# O QUE FAZER:
**1)** Reproduza o trecho do texto sobre a caatinga de "Único domínio biogeográfico" até "longo dos séculos.", inclusive, alterando "injustiçada" para "subestimada".
**2)** Prossiga o texto sobre a caatinga a partir do ponto em que ele termina.

Único domínio biogeográfico 100% brasileiro e predominante no centro do Nordeste e no Norte de Minas Gerais – ocupando em torno de 10% do território nacional –, a caatinga, historicamente, foi injustiçada no imaginário popular brasileiro. Retratada como uma paisagem degradada e sem água, solo ressequido e pobreza ambiental, ela abriga diversos tipos de vegetação adaptados à semiaridez que são, em verdade, bastante ricos em espécies e endemismos. Baseado na aparência em períodos de seca, quando a vegetação da caatinga perde as suas folhas, o estereótipo trouxe consequências para o maior domínio biogeográfico semiárido da América do Sul, sendo pouco valorizado, estudado e preservado ao longo dos séculos.

# OS DADOS:
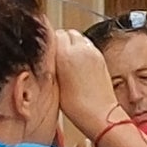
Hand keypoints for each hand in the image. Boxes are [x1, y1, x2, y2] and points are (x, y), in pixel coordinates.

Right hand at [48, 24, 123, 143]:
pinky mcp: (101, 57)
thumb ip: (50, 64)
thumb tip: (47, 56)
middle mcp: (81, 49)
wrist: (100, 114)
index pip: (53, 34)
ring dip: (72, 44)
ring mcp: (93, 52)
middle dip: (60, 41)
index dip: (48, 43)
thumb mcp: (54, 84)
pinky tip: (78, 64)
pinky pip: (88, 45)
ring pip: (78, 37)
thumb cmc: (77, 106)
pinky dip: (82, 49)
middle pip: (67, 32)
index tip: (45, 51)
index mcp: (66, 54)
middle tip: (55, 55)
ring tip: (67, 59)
---
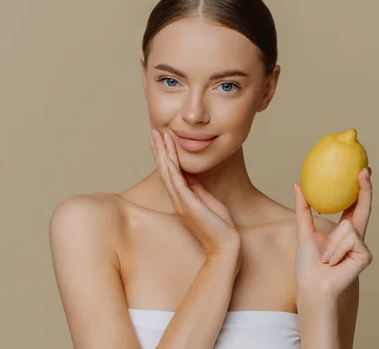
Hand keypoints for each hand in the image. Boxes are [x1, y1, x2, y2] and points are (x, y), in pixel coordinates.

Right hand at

# RESPOSTAS FORNECIDAS:
**1)**
Único domínio biogeográfico 100% brasileiro e predominante no centro do Nordeste e no Norte de Minas Gerais – ocupando em torno de 10% do território nacional –, a caatinga, historicamente, foi subestimada no imaginário popular brasileiro. Retratada como uma paisagem degradada e sem água, solo ressequido e pobreza ambiental, ela abriga diversos tipos de vegetação adaptados à semiaridez que são, em verdade, bastante ricos em espécies e endemismos. Baseado na aparência em períodos de seca, quando a vegetação da caatinga perde as suas folhas, o estereótipo trouxe consequências para o maior domínio biogeográfico semiárido da América do Sul, sendo pouco valorizado, estudado e preservado ao longo dos séculos.

**2)**
Nas últimas décadas, todavia, os cientistas têm se debruçado sobre a fauna e a flora da caatinga e descoberto que a “mata branca” possui muito mais cores do que define o nome de origem tupi-guarani. Um estudo publicado no periódico internacional The Botanical Review, do Jardim Botânico de Nova Iorque, coordenado por pesquisadores da Universidade Federal do Ceará (UFC) e em colaboração com cientistas de outras universidades brasileiras propõe novos mapas da Caatinga que destacam a riqueza e a distribuição de sua biodiversidade.
Coordenada pelo professor Marcelo Moro, do Instituto de Ciências do Mar (LABOMAR) da UFC, a pesquisa traz uma nova regionalização da caatinga, levando em consideração aspectos relacionados ao relevo e à distribuição das espécies que a habitam. Com isso, foram produzidos dois novos mapas: um geomorfológico, mostrando as grandes unidades de relevo da caatinga, e um biogeográfico, propondo a subdivisão da caatinga em pedaços menores, ou distritos biogeográficos.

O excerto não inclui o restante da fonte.